En 1949, Welles nomme une nouvelle espèce d’Elasmosaurus, E. morgani. Il doit son nom à un squelette bien conservé trouvé dans le comté de Dallas, au Texas[62]. Cependant, une partie du spécimen a été accidentellement jetée lors du déménagement des collections paléontologiques de l'université méthodiste du Sud[63]. Welles reconnait la similitude d’E. morgani avec E. platyurus dans sa ceinture scapulaire, mais le maintient comme une espèce distincte en raison de son cou plus court et de ses vertèbres cervicales arrière plus robustes[62]. En 1997, Carpenter reconsidère les différences entre les deux espèces et les trouve suffisantes pour placer E. morgani dans son propre genre, qu'il nomme Libonectes (en)[64]. Malgré sa réaffectation et la perte de son matériel, L. morgani est souvent considéré comme un archétype des élasmosauridés. Les données basées sur ces éléments perdus ont été incontestablement acceptées dans les analyses phylogénétiques ultérieures, jusqu'à ce qu'une redescription des éléments retrouvés soit publiée par Sachs et Benjamin Kear en 2015[63].

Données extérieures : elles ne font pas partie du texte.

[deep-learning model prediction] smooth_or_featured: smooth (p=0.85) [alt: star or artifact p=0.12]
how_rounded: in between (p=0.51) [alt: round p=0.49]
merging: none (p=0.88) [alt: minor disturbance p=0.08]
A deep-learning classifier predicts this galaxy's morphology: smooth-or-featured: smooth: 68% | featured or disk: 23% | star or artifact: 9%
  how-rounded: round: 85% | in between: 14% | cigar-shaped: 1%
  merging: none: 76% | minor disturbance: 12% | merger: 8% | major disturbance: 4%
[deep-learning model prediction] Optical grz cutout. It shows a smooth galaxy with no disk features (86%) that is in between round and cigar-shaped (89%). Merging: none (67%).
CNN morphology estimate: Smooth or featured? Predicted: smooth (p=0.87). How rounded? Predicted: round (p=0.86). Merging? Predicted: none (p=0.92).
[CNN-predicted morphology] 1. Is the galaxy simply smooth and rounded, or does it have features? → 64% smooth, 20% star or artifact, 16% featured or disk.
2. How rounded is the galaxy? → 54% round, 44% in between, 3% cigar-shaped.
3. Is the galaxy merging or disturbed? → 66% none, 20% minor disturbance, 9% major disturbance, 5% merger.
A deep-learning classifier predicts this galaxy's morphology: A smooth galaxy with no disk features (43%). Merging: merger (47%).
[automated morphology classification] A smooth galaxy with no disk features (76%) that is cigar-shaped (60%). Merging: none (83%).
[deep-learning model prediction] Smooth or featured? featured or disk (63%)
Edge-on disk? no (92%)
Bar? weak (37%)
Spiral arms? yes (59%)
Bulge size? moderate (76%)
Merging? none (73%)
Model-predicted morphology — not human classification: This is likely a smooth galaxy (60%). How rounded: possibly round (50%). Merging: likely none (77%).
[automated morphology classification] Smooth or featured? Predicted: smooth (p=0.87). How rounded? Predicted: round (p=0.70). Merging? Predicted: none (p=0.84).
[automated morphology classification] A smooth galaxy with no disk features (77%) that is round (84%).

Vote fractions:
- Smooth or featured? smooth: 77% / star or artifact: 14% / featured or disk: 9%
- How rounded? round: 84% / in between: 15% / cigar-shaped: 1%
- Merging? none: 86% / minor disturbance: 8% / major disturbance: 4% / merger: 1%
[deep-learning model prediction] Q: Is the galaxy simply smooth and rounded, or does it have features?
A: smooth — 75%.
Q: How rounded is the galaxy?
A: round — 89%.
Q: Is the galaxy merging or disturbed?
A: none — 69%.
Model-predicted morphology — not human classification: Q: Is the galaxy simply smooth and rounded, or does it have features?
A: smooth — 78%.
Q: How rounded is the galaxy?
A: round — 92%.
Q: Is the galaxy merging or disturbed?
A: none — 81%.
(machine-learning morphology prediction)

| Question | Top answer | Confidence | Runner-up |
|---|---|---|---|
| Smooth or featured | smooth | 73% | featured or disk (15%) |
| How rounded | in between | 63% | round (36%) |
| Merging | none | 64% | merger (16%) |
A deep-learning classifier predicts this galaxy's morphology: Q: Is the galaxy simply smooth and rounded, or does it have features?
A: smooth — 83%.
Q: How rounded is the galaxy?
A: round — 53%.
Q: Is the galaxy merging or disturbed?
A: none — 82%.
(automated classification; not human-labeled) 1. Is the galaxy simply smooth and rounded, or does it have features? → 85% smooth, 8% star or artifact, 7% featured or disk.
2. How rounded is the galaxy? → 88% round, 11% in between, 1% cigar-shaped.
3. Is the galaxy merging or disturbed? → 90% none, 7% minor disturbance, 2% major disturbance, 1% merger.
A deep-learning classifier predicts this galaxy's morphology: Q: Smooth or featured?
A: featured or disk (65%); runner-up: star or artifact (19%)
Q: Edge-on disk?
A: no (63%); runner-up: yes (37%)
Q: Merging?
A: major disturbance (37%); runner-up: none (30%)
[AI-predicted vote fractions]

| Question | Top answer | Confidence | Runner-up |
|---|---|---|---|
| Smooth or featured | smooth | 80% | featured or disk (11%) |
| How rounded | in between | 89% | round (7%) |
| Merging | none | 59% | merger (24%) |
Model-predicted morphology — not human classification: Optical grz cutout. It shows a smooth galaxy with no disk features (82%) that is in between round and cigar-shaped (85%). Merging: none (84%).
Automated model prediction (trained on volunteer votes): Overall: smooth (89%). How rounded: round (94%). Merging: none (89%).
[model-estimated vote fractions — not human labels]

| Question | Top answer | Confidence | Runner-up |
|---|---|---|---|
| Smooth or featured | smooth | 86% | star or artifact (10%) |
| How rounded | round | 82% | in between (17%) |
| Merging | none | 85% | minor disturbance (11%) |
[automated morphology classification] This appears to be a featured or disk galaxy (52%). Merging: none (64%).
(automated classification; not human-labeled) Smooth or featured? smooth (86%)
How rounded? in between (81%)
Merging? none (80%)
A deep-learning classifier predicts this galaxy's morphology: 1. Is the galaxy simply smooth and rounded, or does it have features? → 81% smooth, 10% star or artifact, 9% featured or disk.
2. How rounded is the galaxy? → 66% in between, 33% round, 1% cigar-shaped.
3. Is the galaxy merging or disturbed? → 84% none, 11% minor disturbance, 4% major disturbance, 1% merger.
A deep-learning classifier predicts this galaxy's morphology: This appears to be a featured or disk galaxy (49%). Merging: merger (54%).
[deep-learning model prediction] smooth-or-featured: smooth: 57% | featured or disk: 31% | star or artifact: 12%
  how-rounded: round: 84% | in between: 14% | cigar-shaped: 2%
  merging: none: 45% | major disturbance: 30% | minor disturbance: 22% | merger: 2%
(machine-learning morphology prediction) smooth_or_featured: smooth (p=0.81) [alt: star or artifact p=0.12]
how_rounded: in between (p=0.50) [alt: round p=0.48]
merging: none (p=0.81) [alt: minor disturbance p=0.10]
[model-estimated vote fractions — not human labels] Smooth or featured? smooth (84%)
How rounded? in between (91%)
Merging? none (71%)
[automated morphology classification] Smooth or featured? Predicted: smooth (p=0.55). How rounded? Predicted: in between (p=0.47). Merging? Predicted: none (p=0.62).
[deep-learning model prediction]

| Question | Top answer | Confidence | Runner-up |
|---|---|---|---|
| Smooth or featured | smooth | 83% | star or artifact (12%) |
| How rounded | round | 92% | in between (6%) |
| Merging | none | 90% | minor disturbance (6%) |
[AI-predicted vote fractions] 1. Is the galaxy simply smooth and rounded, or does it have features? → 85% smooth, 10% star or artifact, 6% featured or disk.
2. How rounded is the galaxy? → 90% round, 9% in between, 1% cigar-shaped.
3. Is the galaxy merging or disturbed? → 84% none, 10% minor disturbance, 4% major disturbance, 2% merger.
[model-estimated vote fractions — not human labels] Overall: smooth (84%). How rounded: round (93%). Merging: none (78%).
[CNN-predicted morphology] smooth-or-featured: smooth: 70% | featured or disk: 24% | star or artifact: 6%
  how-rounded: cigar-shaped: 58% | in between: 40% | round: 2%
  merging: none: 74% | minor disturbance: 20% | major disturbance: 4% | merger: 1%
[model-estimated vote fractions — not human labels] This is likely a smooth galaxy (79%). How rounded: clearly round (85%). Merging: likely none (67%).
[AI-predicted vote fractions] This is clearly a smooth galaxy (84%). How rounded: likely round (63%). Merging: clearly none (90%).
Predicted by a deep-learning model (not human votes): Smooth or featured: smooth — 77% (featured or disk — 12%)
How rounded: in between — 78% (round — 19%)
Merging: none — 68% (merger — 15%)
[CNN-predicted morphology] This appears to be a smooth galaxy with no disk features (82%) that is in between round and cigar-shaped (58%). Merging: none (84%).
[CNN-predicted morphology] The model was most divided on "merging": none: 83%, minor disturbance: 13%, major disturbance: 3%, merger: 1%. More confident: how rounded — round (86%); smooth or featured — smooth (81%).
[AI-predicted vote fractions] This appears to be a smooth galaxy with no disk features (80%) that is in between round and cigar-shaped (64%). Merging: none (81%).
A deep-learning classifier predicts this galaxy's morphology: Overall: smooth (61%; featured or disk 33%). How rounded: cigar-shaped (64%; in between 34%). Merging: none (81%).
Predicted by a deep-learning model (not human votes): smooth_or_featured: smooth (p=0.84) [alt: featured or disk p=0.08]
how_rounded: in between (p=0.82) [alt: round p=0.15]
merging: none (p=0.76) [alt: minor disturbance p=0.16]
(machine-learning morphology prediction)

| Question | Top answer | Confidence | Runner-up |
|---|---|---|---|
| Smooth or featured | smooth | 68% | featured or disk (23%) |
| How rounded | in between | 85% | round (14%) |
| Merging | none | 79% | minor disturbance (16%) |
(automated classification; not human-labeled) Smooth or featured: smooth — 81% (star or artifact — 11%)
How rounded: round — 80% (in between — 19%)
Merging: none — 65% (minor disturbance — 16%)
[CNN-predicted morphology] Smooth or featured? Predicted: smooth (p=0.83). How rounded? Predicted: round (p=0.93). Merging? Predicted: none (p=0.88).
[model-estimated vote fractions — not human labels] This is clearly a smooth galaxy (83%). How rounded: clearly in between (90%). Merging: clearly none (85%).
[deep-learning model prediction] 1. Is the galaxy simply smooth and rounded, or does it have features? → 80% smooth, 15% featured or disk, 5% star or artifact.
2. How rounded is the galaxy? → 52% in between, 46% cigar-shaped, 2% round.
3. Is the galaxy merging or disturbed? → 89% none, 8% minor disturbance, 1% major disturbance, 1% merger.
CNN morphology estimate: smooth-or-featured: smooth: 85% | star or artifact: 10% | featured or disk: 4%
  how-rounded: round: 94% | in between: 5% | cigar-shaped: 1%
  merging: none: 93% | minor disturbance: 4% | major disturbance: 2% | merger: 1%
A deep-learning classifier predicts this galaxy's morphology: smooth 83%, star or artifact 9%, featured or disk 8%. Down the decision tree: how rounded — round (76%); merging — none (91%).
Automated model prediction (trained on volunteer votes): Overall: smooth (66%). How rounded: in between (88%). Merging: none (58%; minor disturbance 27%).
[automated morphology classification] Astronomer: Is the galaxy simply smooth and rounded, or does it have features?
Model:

Persson attribué une autre espèce à Elasmosaurus à côté de sa description des restes suédois d’'E' helmerseni, à savoir E. (?) gigas. Le taxon était basé sur Pliosaurus (?) gigas de Schröder, nommé en 1885 à partir de deux vertèbres dorsales ; l'un ayant été trouvé en Prusse, l'autre en Scanie. Bien qu'ils soient incomplets, Persson reconnait que leurs proportions et la forme de leurs extrémités articulaires différent grandement de celles des pliosauroïdes et s'accordent plutôt bien avec les élasmosauridés. Étant donné qu'au moment où Persson écrivait, « il n'y avait rien qui contredise le fait qu'ils soient les plus proches d’Elasmosaurus », il les assigne à ce dernier avec hésitation. Un certain Theodor Wagner avait déjà attribué ce taxon proposé à Plesiosaurus en 1914[47]. Depuis 2013, cette attribution douteuse reste inchangée[65]. Une autre espèce de Russie, E. antiquus, est nommée par Dubeikovskii et Ochev en 1967[51] de la carrière de phosphorite de Kamsko-Vyatsky, mais Pervushov et ses collègues en 1999, suivis par Storrs et ses collègues en 2000, le réinterprètent comme un élasmosauridé indéterminé[50],[51].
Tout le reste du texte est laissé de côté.